— Web interface edit records —
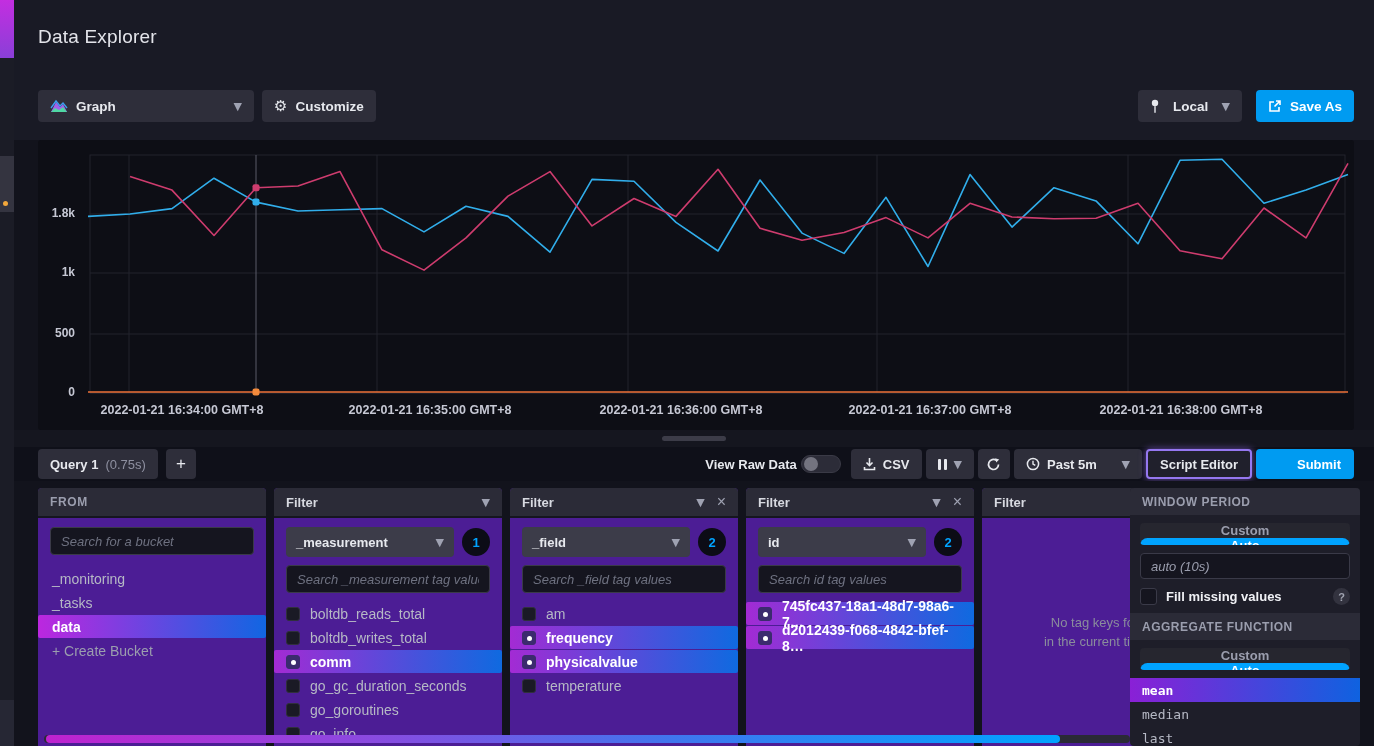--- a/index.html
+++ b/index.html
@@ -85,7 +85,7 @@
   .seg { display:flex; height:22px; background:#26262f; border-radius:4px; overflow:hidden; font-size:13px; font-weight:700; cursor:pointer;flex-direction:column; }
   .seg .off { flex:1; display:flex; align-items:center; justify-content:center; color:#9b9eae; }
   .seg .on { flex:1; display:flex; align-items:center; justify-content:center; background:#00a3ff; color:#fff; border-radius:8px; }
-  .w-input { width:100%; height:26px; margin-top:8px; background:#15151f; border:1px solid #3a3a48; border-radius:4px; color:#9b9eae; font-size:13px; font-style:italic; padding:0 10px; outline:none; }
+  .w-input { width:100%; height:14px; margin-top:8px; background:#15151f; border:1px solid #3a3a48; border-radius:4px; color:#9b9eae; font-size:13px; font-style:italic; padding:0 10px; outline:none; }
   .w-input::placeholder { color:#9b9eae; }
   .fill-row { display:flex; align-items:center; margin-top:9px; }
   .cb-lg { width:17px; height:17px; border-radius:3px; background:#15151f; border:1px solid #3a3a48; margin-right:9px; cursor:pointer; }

— EXERCISE GOAL —
Across the entries above, how many lines include the word "justify"? Give only the number.

— PROBLEM SOLUTION —
2